Improved patient care
By improving the quality of clinical documentation, clinicians can improve the quality of care they deliver. Speech recognition technology gives physicians relevant, actionable information about their clinical documentation in real time, allowing clinicians to adjust patients' care management plans to better match medical necessity.

Clinically integrated CDI technology also lends itself to quality improvement initiatives by streamlining communication between clinicians, nurses and ancillary staff. Speech recognition software enables physicians to create a narrative document that outlines medical decision making and defines the nuances of the episode of care. The output is composed in a readable note — important not only for the medical record and coding team, but also for communication with other physicians and patients.

Nurses often see gaps in the clinical documentation from providers and ancillary staff, the COO of a Chicago-based hospital system said during the roundtable discussion. "I see CDI technology as a vehicle to improve channels of communication between caregivers to make sure everyone is on the same page," she said. The shared understanding helps ensure continuity of care in the transition between on-duty nursing staff or care settings.

Improved clinician experience
An intuitive CDI solution that seamlessly integrates with clinical workflow can markedly improve physician satisfaction.
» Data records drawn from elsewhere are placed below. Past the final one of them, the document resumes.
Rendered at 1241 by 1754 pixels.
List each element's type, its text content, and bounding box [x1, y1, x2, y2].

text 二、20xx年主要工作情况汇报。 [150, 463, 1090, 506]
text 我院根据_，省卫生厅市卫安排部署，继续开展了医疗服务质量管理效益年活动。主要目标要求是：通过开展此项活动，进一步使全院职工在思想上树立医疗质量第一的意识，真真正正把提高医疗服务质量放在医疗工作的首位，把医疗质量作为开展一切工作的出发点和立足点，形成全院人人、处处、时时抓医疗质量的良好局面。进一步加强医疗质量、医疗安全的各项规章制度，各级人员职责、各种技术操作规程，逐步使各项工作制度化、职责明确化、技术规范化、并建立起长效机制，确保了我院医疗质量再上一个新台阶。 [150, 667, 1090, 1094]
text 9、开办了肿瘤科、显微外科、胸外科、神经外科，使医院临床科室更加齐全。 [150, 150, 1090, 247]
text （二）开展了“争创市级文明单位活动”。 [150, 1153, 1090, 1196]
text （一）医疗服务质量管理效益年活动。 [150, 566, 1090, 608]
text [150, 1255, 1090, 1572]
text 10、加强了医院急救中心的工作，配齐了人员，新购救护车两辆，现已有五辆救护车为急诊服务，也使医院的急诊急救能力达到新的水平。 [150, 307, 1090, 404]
More than 80 percent of physicians said it is disruptive and time consuming when queries for information occur after they entered the note or after the patient is discharged, according to a 2014 survey from Nuance.

"[Real time speech recognition technology] would help our physicians tremendously because currently we have coders trailing behind physicians, looking over their shoulder, trying to improve [physicians'] documentation," said Paul Mihalakakos, MD, an anesthesiologist and president of medical staff at Aurora Medical Center in Twin Rivers, Wis.

Technology and process improvements can help reduce physician frustration and support quality patient care by ensuring clinical information is complete and compliant from the start to eliminate rework.

Conclusion
Natural language processing programs infused with clinically-based guidance engage physicians and reinforce CDI specialists and coders while easing the administrative burden on clinicians in the transition to value-based care. Advancements in areas like computer assisted physician documentation (CAPD) — either front-end solutions or those or integrated with a hospital's electronic health record (EHR) — provide physicians and hospitals with powerful tools to drive timeliness, accuracy and clinical quality across an enterprise.

"Technology should be simple and do work for physicians — not the other way around," Dr. Coleman says. "Through a more natural approach to creating clinically -accurate information, everyone wins — the physician, the institution and most importantly, the patient."